Look at this chart from AWG concerning copper conductor properties. Especially note the maximum ampacities listed for various wire sizes! There is a note below which says “The current ratings shown in the table are for power transmission and have been determined using the rule of 1 amp per 700 circular mils, which is a very conservative rating.” Wow! What an understatement that is!
I look at the resistance ratings instead to decide which gauge to use and estimate voltage drop over the length of wire. This is more critical in flashlight use. If you drill some dome sized holes in a piece of wood spaced the way you want then overlay them with pieces of double sided tape you can use that to hold the LEDs while you solder the wires in place.
Wire ratings typically consider temperature rise so you don’t cause fires with a huge amount margin. Typically, resistance is not an issue for most applications in wire harnessing or magnetic coils. They are simply managing heat or safety issues.

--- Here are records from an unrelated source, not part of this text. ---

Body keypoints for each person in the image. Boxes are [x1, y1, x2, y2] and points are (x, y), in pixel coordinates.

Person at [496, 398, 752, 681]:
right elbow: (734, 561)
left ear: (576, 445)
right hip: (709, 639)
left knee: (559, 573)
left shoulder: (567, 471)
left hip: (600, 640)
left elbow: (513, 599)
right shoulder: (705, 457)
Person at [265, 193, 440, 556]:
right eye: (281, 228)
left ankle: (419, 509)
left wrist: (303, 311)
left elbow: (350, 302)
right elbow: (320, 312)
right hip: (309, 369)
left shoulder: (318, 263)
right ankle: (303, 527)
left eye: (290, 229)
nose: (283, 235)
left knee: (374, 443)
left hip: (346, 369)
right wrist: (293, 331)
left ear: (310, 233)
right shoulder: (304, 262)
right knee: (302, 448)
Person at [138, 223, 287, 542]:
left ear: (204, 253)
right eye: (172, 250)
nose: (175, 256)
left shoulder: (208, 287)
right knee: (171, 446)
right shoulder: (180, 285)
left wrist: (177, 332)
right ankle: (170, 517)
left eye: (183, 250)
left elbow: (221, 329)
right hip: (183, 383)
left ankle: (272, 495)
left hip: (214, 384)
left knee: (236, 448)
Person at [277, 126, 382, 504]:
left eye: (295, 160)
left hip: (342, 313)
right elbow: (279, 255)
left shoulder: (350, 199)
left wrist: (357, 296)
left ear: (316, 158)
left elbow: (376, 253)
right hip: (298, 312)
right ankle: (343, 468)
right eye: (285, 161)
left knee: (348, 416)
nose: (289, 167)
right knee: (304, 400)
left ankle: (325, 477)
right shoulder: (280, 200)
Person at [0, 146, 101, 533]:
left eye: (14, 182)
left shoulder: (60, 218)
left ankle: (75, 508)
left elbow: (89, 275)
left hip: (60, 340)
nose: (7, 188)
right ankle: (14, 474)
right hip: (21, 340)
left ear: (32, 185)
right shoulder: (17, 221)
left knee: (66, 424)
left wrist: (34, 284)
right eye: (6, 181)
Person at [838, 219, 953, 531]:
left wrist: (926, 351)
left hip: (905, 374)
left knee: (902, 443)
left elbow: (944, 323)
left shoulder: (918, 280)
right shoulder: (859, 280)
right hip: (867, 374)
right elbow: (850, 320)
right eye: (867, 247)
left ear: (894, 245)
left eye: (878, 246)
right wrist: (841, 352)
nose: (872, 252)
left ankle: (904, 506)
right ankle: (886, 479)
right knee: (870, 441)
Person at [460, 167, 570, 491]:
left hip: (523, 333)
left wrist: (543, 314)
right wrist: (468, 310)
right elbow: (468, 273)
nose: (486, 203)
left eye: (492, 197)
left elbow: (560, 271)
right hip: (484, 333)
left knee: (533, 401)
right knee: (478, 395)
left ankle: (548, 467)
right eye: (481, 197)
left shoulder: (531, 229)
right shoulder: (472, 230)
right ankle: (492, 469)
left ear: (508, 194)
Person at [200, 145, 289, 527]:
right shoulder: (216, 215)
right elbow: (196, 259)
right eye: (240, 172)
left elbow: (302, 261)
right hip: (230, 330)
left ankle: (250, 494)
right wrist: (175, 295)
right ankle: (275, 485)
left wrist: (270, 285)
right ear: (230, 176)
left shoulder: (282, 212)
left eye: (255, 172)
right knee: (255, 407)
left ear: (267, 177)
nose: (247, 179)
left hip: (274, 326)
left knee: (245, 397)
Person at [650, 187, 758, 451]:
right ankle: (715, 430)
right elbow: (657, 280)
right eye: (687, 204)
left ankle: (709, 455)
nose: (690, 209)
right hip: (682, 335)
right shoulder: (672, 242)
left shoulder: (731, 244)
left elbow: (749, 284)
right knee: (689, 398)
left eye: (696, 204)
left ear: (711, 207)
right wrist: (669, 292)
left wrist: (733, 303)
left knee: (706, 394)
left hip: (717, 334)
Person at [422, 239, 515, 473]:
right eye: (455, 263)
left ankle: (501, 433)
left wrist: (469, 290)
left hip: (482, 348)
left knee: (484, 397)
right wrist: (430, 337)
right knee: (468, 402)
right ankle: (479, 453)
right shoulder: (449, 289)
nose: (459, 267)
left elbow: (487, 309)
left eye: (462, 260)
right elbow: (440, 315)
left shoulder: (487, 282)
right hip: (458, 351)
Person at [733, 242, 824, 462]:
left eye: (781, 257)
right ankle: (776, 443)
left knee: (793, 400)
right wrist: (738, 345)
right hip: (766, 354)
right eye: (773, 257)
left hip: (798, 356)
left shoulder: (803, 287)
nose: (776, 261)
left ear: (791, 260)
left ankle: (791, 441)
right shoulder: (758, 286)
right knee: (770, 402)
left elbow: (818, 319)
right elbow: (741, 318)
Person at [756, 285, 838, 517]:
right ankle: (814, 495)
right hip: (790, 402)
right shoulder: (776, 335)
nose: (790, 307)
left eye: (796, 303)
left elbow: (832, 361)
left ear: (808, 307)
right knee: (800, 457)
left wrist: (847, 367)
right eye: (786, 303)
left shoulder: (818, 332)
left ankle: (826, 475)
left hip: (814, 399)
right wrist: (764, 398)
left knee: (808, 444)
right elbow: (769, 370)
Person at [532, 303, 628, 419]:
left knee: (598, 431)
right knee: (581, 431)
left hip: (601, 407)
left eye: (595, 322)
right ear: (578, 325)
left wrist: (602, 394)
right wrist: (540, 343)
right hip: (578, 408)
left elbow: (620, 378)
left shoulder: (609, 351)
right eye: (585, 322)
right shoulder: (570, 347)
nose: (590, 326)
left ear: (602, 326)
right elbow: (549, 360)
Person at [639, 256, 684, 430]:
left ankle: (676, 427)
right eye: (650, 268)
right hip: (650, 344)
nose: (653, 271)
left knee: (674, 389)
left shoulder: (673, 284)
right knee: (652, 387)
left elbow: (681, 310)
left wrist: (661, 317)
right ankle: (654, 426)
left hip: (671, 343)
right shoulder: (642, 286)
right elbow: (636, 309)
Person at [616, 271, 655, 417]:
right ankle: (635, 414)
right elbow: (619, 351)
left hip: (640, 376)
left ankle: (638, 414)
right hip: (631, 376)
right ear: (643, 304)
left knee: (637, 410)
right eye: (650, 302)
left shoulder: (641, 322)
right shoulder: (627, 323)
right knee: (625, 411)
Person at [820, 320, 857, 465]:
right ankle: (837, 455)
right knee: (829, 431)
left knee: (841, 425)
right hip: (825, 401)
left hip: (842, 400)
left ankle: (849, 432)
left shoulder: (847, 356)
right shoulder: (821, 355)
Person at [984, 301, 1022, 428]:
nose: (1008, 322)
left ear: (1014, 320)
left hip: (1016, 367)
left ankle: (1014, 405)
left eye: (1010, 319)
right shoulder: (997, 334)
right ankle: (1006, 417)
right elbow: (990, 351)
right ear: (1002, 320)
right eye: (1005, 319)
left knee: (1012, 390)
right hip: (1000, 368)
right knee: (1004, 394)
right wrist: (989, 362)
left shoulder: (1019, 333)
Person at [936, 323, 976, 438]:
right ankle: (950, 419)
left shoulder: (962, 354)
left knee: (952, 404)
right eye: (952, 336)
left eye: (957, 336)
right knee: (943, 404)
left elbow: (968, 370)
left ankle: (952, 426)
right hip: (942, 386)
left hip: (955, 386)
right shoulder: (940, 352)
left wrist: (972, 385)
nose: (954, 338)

As Scott says, we care about voltage drop across terminations. It’s a tough tradeoff when you start going over a few amps.
Use that wire flattening technique. Copper wire deforms easily and you can get really close contact for the negative-center pad termination.
I do use bare wire and use stripped Teflon insulation as a sleeve. Alternatively, you can use the silicon rubber insulation. Next order from MTN Electronics will have a variety of wire sized just for the insulation.
I wish I had a way to measure the temperature of 350ma XM-L mounted this way. There is nothing on the thermal pad and only 22awg wires in one direction on the +/-. It just puts out light and the solder is staying put.
edit: I just ran the XM-L for 1 hour at 350ma. The wire temperature rise (as heat sink) was barely detectable. I could pinch the emitter between my fingers without issue. With a little more wire mass and sinking the center pad, these could easily handle 700ma and maybe even 1A in this arrangement.
Thanks for all this great information you’ve given me. Since watts is watts and heat is heat, I’m going to assume I can do similarly with my XP-E2’s. I’m not going to crank them that high, but it’s good to know I’ve got a little head room.